I was in luck. Gregg’s were selling their treasured pastries from a table at the door. I splashed out on a two for one deal and headed down the path to the Water of Leith. Not many folk braving the killer east wind: only one dog walker, a couple approaching entwined in early days loved-upness. I was just a few feet away when I realised it was Amy. Oh my god. Management trainee goddess Amy; my date for six weeks and three days before she dumped me for Ben, creepiest concierge known to man. I slunk to the side of the path, risking the slippery slope to the water, but they wouldn’t have noticed if a streaker had charged past. If only I’d worked my way up to being a chef, captured her heart with a lobster souffle.

“Oh, get over yourself!”

For one hellish moment, I thought it was Amy’s voice. But she and Benzo were almost out of sight now. The path was deserted. Smashing. No Job, no girlfriend and now my mind was heading down the pan.

“I’m over here Andrew, come and chat.”

It seemed to be coming from a pagoda on the edge of the path. I vaguely remembered seeing a statue inside.

“Yes, over here, I’ve been waiting for you to drop by.”

I stepped closer. The statue was wearing a floaty robe, goblet in one hand, a snake draped over her shoulder. I prepared some choice verbals and went round the back, expecting to see one of my mates. It pissed me right off the way they slagged my bus trips. Nobody. A pile of empty Bucky bottles and two pigeons.

When I went back round, the statue was sitting on the stone plinth. Now I knew it was time to make a run for it, but my feet were glued to the ground, even with the snake slithering towards me.

“I’m Hygeia, goddess of health.”

“What? Where have you come from?”

“Greece, of course, perhaps you’ve heard of my sister, Panacea.”

“Aye, we could do with her these days.” I heard myself saying to an actual statue.

“I can grant you one wish Andrew. I can’t give you money, but I can make you rich in other ways. And don’t ask me to get Amy back. Leave her with Ben. They deserve each other.”

It must have been the mention of Amy. “I could handle a new girlfriend,” I said.

“Wise decision, young man, it won’t be long before you meet.”

“Cheers, Hannah, we’ll see how it pans out.”

“It’s Hygeia.
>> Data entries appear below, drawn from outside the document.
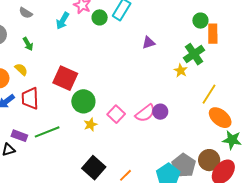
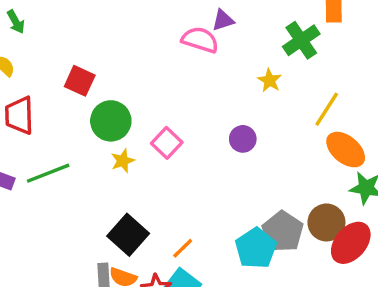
yellow star: (181, 71) -> (270, 80), moved
red square: (65, 78) -> (80, 81), size x0.7
pink semicircle: (145, 113) -> (200, 40), moved, turned -125

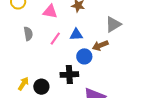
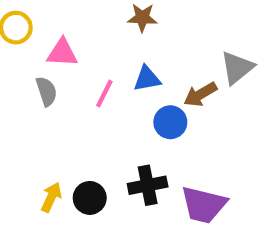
pink triangle: (50, 12) -> (62, 53), moved
gray triangle: (113, 24) -> (237, 68), moved
black cross: (69, 75) -> (148, 185), moved

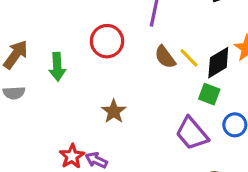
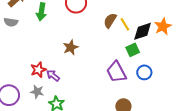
brown semicircle: (165, 57) -> (110, 21), turned 56
green square: (209, 94) -> (133, 50), turned 32

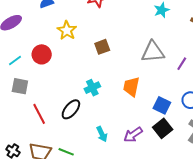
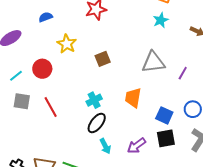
black ellipse: (71, 109) -> (97, 123), moved
red line: (39, 114) -> (51, 107), moved
black square: (163, 128) -> (166, 138), turned 30

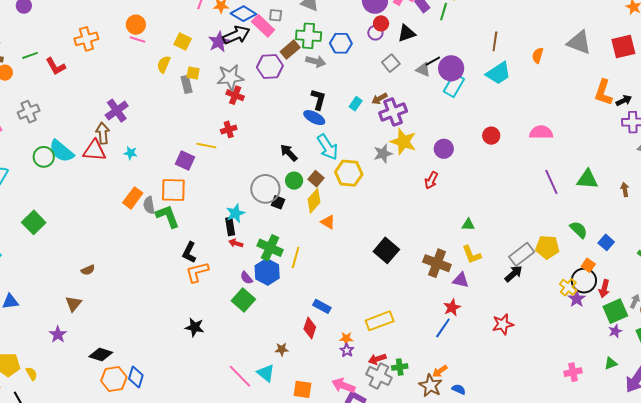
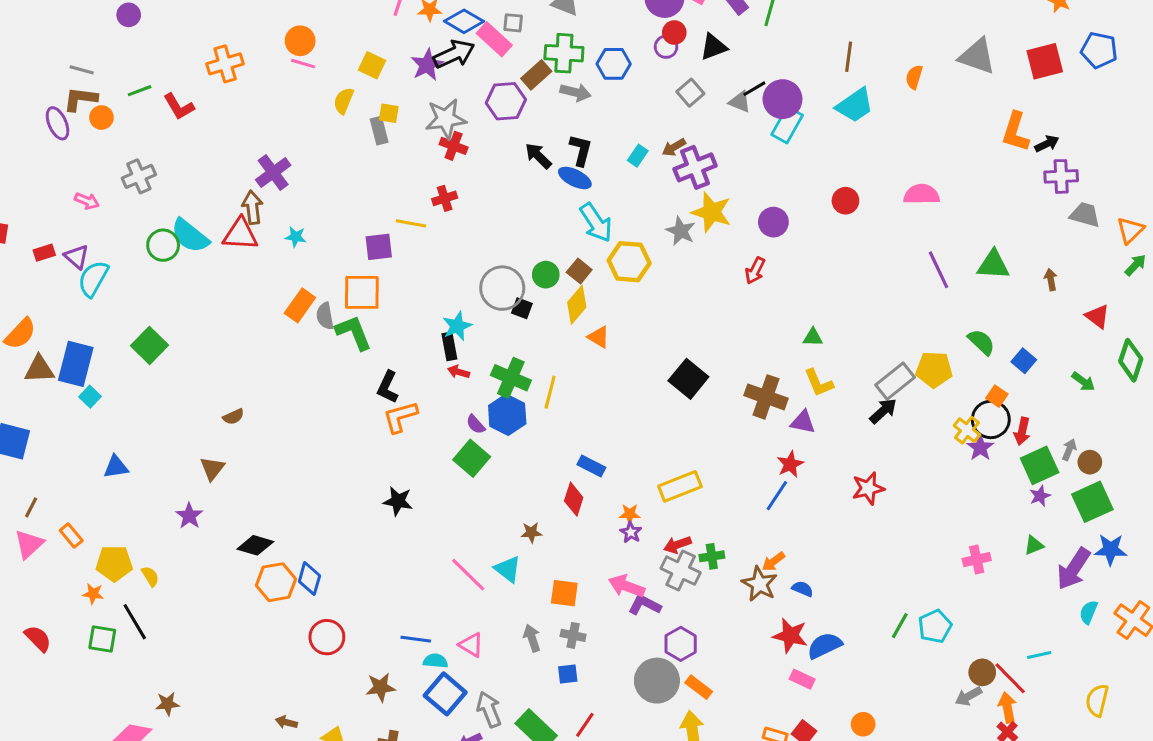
black arrow: (289, 153) -> (538, 156), moved
gray star: (383, 154) -> (681, 231), turned -30
purple square: (185, 160) -> (379, 247), turned -30

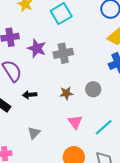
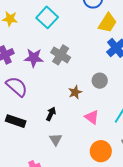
gray cross: (63, 53) -> (61, 55), turned -30
black arrow: (30, 95) -> (51, 114), moved, turned 136

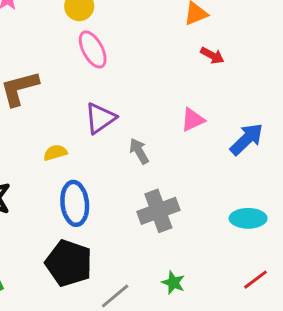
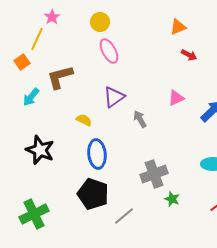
yellow semicircle: (55, 153) -> (84, 120), turned 42
gray cross: (158, 211) -> (154, 174), moved
green star: (173, 283) -> (172, 199), moved

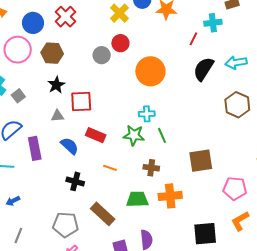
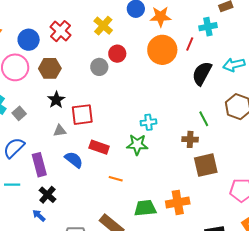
yellow cross: (119, 13) -> (103, 26), moved
orange circle: (150, 71) -> (162, 50), moved
green line: (162, 135) -> (204, 119), moved
brown cross: (151, 168) -> (190, 139), moved
black cross: (75, 181) -> (47, 195), moved, turned 30
blue arrow: (13, 201) -> (39, 216), moved, turned 72

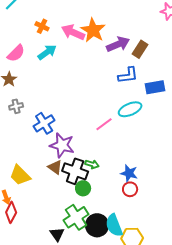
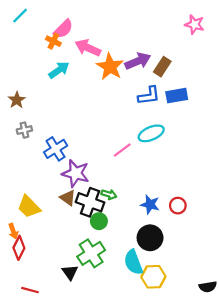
orange star: (93, 30) -> (110, 67), moved
pink semicircle: (16, 53) -> (63, 29), moved
blue rectangle: (155, 87) -> (177, 96), moved
red circle: (130, 189) -> (178, 206), moved
black circle: (97, 225) -> (150, 238), moved

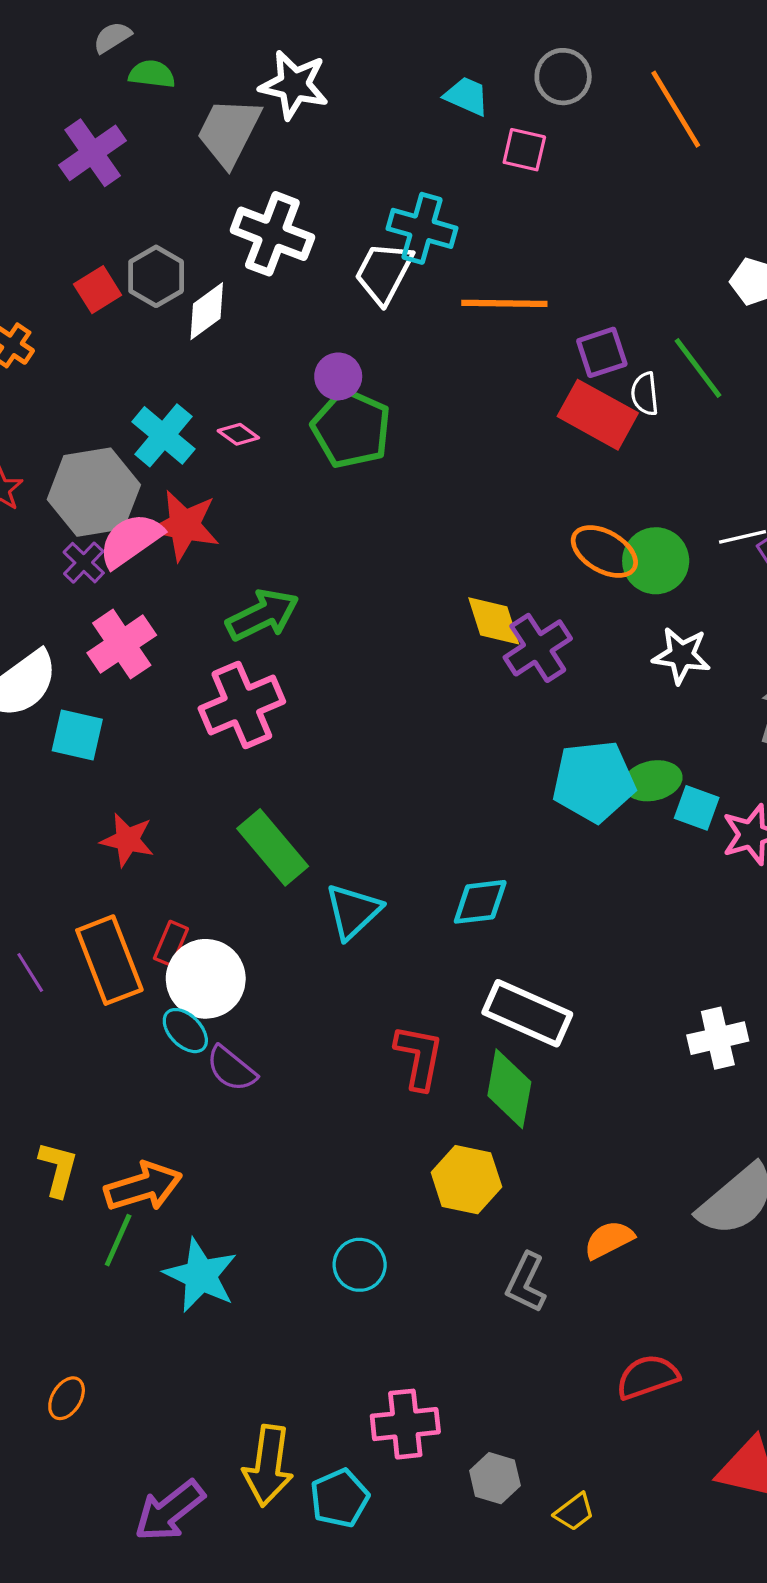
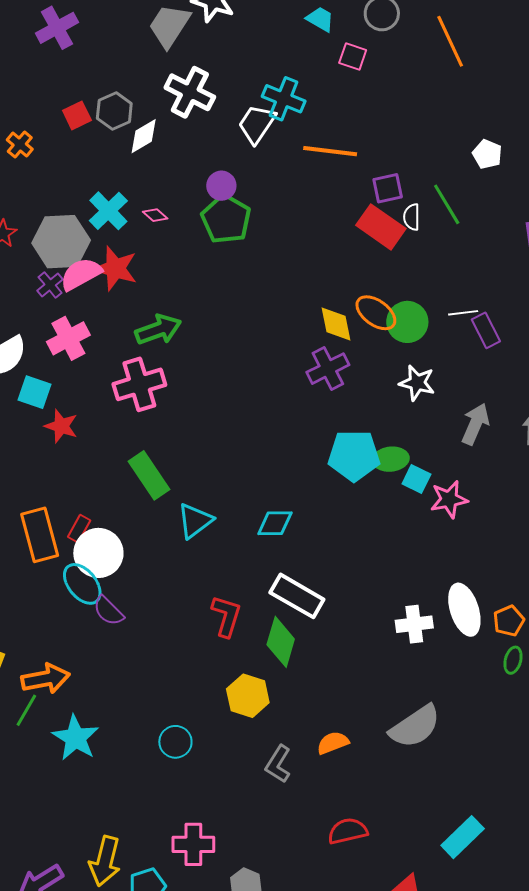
purple cross: (93, 153) -> (57, 28), moved
yellow diamond: (494, 621) -> (336, 324), moved
red star: (127, 840) -> (61, 426), moved
cyan ellipse: (185, 1031) -> (82, 584), size x1.4

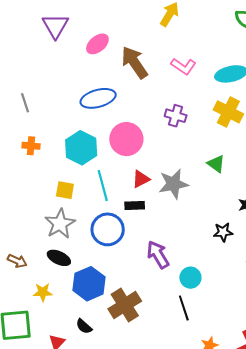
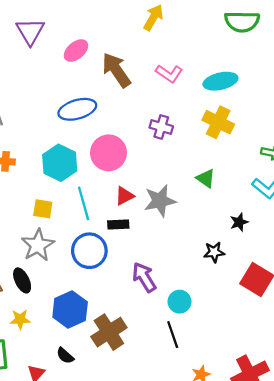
black ellipse: (59, 258) -> (22, 280), moved, turned 40

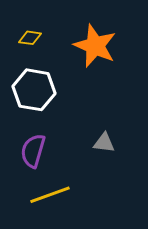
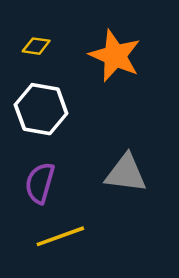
gray triangle: (104, 143) -> (126, 173), size x1.6

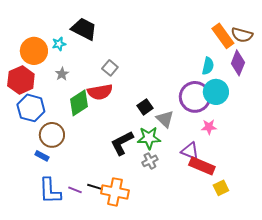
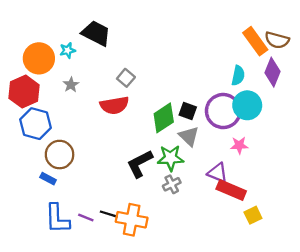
green diamond: (79, 103) -> (164, 118), moved
black square: (145, 107) -> (188, 111), moved, turned -35

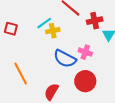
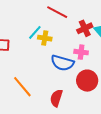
red cross: (95, 21) -> (85, 28), moved
yellow cross: (53, 31) -> (45, 38), turned 32

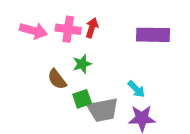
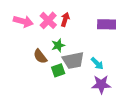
pink cross: (68, 29) -> (48, 20), turned 36
gray trapezoid: (103, 110) -> (73, 60), moved

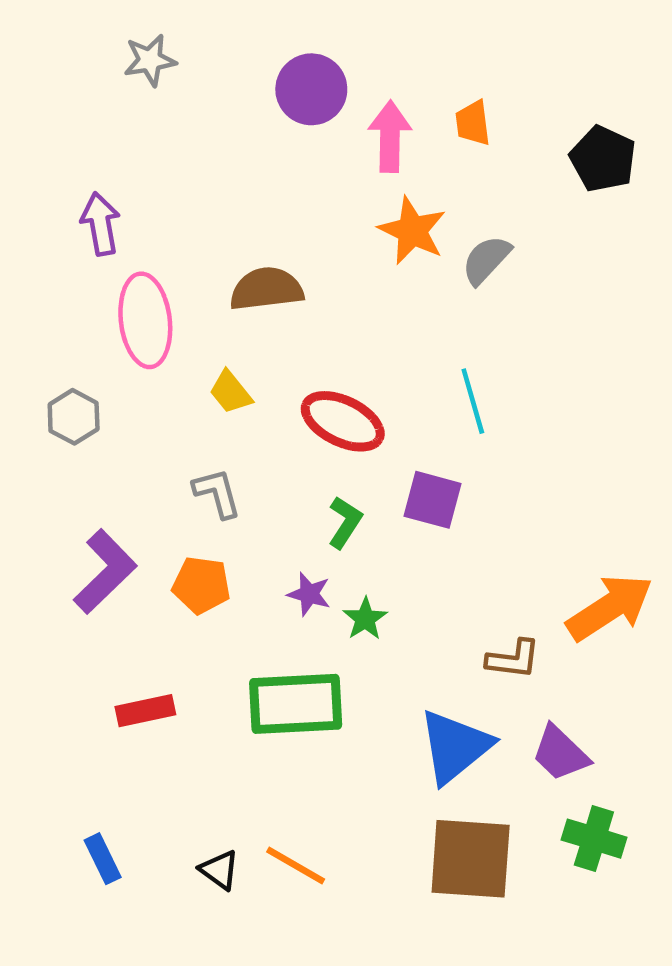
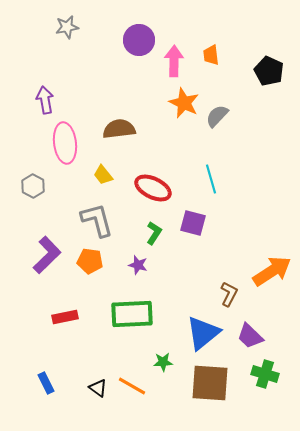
gray L-shape: (217, 493) -> (97, 220), size x1.5
green star: (365, 619) -> (163, 362), moved, turned 30
brown L-shape: (513, 659) -> (229, 294), turned -70

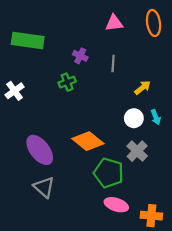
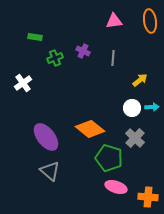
green rectangle: (28, 40) -> (35, 37), size x0.5
green cross: (67, 82) -> (55, 58), moved
cyan arrow: (156, 117) -> (152, 107), turned -72

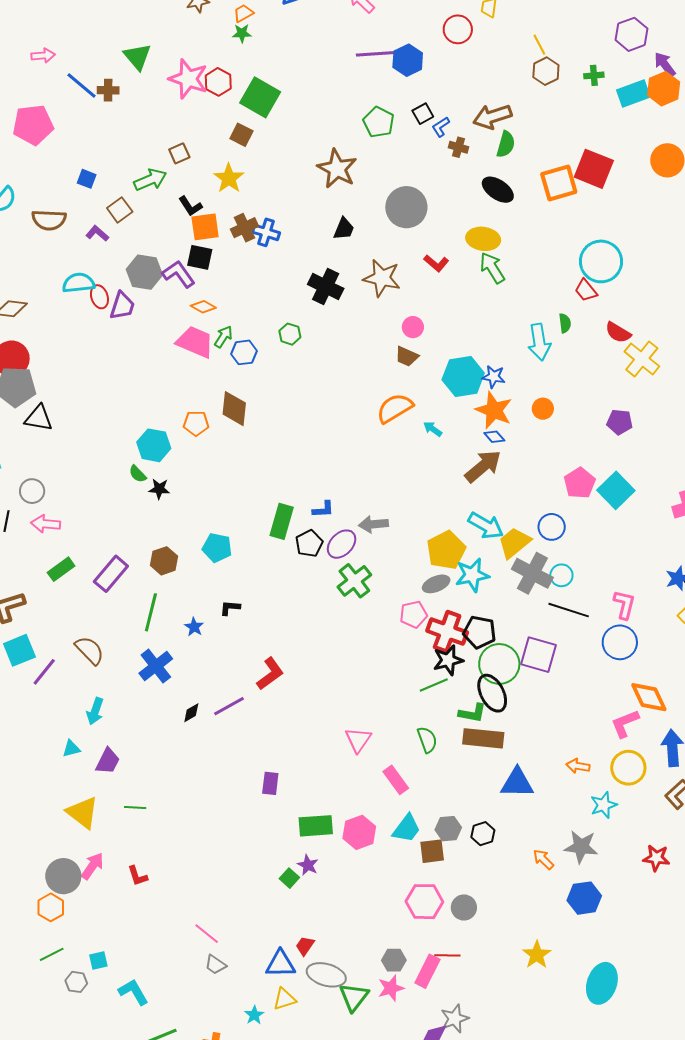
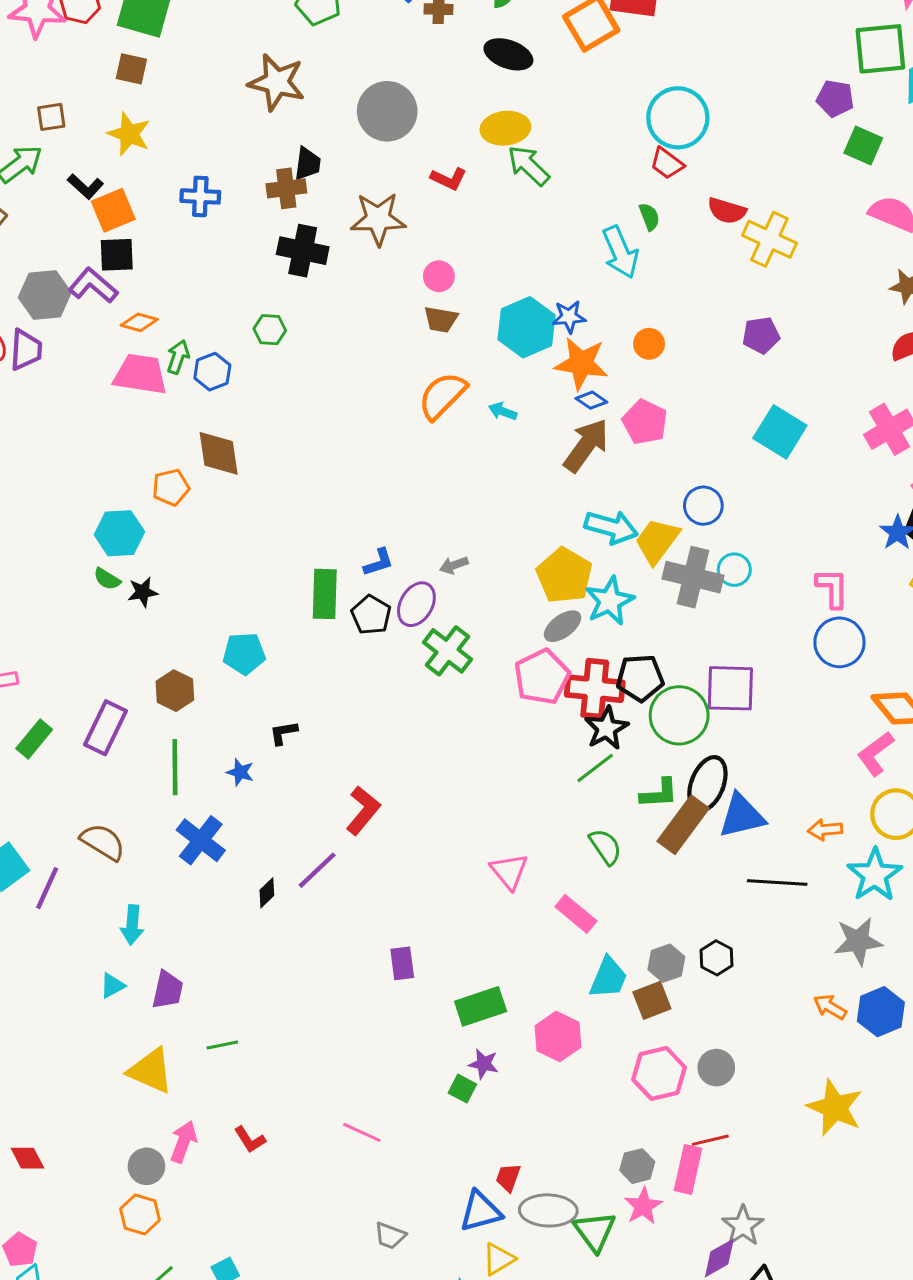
brown square: (179, 153) -> (51, 117), turned 30
brown cross: (245, 228) -> (286, 188), moved, turned 32
pink pentagon: (580, 483) -> (645, 422), moved
gray arrow: (373, 524) -> (454, 565), size x0.7
black line: (569, 610) -> (777, 882), moved
pink pentagon: (414, 614) -> (542, 677), size x1.4
black ellipse: (492, 693) -> (707, 784), moved, turned 63
brown rectangle: (483, 738) -> (683, 825), turned -45
blue triangle: (517, 783) -> (742, 816), moved
cyan star: (604, 805) -> (875, 875), size x1.4
pink hexagon: (359, 832) -> (558, 1036), moved
orange arrow: (543, 859) -> (830, 1007), moved
gray circle: (63, 876) -> (146, 1166), size x0.7
pink line: (207, 934) -> (362, 1132), moved
yellow star: (537, 955) -> (835, 1108), size x1.4

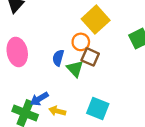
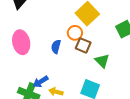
green triangle: (75, 69) -> (102, 61), moved

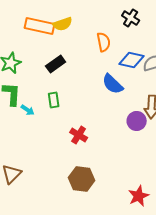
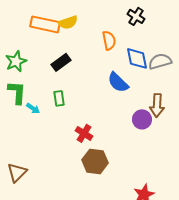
blue diamond: (132, 60) -> (137, 58), turned 65
brown hexagon: (82, 179) -> (95, 161), moved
Come back and see me, bring your girl.”

Just as I was beginning to relax, my new pal and her serpent reverted to their silent pose. I didn’t even have the jitters. All those warnings about Covid’s curse on our mental health, and here I was wolfing down my steak bake after a conversation with a Greek goddess.

The number 22 rattled into Wester Hailes and let me off at the community centre. There was a bloke in a suit standing at the door beside the food bank sign. He was talking to a pale girl about my age in an oversized parka.

“We don’t really want any more tins of beans or pasta,” she was saying in an accent you could listen to all day. “I mean we’re all really grateful, but we’re going to try something more interesting. Any chance of some fresh beetroot?”

I knew this was it. I swaggered over with a sudden million-dollar feeling that came from who knows where. Probably Greece.

“I can make you beetroot soup,” I said.

They looked at each other, then back at me.

“Borsht. Or French onion, even Cullen skink, much cheaper to make than folk think,” I said.

She laughed. In a good way. I was on a roll.

“How about croutons?” I asked.

Now she pushed a strand of auburn hair behind her ear and smiled. “See you tomorrow then chef, 8 am sharp.”

I bombed up to the fourteenth floor, hauled my crumpled whites from the back of the wardrobe and grabbed three quid from the leccy tin. Back outside, squares of light, fizzy yellow and burnt orange, were appearing up and down the high rises. A few stars were pushing through the city’s dense night sky. I picked up pace and headed for the launderette. Things were looking up.